Green chief Patrick Harvie backs local election bids at Grangemouth demo

Scottish Green Party co-leader Patrick Harvie today braved teeming rain to get on his bike for a trip to Grangemouth to support local election candidates.

By The Newsroom
Saturday, 7th December 2019, 2:47 pm
Updated Saturday, 7th December 2019, 3:30 pm
Patrick Harvie  joined Scottish Green Party candidate for Linlithgow and East Falkirk Gillian Mackay and Falkirk candidate Tom McLaughlin for a demonstration outside 'Scotland’s biggest polluter'.
Patrick Harvie joined Scottish Green Party candidate for Linlithgow and East Falkirk Gillian Mackay and Falkirk candidate Tom McLaughlin for a demonstration outside 'Scotland’s biggest polluter'.

Gillian Mackay is contesting the Falkirk East-Linlithgow seat for the Greens in hopes of unseating Scottish National Party contender Martyn Day, who has made “stopping Boris” his main election pitch.

Party colleague Tom McLaughlin is contesting the Falkirk seat.

Mr Harvie, candidates and other Green campaigners stood in front of the Grangemouth HQ of Ineos to demand an end to shale gas imports from the end imports of fracked gas from the USA to the Port.

Ms Mackay said: “I have grown up in the shadow of Scotland’s biggest polluter, and it’s inconceivable to me that instead of beginning to transition away from oil and gas, Ineos is expanding this site to increase capacity.

“Climate science gives us ten years to dramatically cut emissions, yet industry is in denial, enabled by governments at Westminster and Holyrood who continue to subsidise them.

“Only a vote for the Scottish Greens on Thursday will demand climate action.”

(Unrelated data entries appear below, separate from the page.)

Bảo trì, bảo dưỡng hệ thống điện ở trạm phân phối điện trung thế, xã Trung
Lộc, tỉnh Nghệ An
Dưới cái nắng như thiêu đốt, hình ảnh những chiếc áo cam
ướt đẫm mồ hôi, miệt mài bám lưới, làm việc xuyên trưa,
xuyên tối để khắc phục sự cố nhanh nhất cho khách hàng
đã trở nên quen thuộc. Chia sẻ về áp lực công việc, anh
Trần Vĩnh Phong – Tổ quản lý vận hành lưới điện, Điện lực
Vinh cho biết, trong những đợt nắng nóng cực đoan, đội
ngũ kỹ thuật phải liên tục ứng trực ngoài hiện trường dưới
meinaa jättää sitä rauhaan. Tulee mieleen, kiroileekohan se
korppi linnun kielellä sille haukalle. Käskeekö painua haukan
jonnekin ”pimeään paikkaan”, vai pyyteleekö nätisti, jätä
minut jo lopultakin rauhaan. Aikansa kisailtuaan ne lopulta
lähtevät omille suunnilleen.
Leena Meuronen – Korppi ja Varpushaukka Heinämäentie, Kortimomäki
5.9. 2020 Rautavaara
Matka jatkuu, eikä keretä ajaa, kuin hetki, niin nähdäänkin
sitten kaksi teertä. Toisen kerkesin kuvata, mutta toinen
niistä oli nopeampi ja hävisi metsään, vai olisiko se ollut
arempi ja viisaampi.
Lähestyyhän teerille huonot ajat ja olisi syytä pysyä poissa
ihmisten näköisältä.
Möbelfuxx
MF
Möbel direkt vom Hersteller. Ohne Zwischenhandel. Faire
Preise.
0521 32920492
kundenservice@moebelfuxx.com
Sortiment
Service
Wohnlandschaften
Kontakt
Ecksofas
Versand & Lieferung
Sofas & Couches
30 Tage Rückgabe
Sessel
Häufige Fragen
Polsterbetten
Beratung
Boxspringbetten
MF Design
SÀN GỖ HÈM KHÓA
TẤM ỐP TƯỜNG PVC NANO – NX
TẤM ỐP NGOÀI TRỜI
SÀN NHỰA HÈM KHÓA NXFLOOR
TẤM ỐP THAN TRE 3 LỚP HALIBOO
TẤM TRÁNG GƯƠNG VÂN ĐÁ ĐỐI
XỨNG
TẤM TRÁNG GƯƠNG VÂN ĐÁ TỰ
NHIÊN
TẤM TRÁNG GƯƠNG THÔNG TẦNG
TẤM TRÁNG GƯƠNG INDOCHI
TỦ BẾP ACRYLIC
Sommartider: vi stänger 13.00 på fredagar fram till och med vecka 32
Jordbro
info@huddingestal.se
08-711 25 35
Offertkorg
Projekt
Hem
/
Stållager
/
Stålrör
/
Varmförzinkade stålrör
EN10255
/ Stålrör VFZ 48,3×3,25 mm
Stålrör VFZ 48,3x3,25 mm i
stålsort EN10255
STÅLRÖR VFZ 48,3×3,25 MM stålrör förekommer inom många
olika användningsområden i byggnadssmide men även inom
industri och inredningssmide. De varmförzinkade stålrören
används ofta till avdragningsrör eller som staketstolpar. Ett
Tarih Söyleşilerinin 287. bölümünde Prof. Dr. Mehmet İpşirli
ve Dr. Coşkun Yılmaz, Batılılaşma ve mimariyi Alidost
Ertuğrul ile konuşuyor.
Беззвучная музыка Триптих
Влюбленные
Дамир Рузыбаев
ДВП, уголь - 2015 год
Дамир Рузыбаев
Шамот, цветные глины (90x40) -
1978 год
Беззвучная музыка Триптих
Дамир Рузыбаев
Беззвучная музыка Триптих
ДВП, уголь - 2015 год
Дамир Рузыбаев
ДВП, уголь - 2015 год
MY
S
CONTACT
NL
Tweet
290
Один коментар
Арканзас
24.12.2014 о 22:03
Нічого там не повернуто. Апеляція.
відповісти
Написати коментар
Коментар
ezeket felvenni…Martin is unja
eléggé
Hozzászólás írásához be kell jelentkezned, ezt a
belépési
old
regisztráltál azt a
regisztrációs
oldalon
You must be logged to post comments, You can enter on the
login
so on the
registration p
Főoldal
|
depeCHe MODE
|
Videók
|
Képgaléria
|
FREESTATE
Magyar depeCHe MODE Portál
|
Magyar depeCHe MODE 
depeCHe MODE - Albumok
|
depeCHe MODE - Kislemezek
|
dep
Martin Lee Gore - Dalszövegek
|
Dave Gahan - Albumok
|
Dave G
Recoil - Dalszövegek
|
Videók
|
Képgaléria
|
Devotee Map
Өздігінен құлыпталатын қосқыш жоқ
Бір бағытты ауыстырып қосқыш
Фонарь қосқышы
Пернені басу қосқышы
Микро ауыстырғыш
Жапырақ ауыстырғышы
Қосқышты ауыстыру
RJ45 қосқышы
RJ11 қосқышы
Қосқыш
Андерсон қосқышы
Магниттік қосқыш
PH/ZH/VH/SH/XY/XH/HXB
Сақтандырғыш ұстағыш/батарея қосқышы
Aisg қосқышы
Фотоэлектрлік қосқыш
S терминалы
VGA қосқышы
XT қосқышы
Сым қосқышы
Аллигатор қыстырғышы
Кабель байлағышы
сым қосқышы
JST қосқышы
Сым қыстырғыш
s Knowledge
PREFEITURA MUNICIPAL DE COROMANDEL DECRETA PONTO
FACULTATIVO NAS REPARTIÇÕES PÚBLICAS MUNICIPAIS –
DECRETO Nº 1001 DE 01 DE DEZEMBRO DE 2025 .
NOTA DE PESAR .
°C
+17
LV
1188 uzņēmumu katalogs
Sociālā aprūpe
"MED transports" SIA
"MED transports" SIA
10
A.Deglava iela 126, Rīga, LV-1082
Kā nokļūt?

Meanwhile SNP hopeful Martyn Day argues the election in Scotland is a straight fight between the SNP and the Tories, but that Scottish votes could also determine the outcome of the UK election as a whole.

Scottish Labour candidate Wendy Milne meanwhile claims poverty has soared “under the Tories and the SNP” - and recently highlighted the case of a boy who stole tomato sauce sachets in his quest to find food nourishment.

By contrast Scottish Conservative and Unionist Candidate Charles Kennedy led the West Lothian Better Together campaign in 2014, and will be backing Prime Minister Boris Johnston’s assertion that what’s claimed to be a looming Labour-SNP pact would undermine Brexit and damage the economy.

Veteran and People’s Party candidate Mark Tunnicliff opposes tactical voting, and is urging people to study what politicians are saying and vote for them entirely on that basis.

The five key policy areas he is personally most concerned with are poverty, care, education, defence and justice.

He says he is the “underdog” in the struggle - but says his party, formed to combat disillusion with the established parties’ propaganda, has integrity at its core.

Scottish Liberal Democrats candidate Sally Pattle strongly supports her party’s bid to revoke Article 50 to stop Brexit, and says once achieved this will pave the way for efforts to build a fairer society.

However Brexit Party candidate Marc Bozza, a Grangemouth man, says he sees “a cornucopia of opportunities” which after withdrawal from Europe would “rejuvenate our towns an villages after decades of neglect”.

He says Scots are critical to the success of the UK - and insists the UK has to be “an independent, self-governing nation outwith the EU”.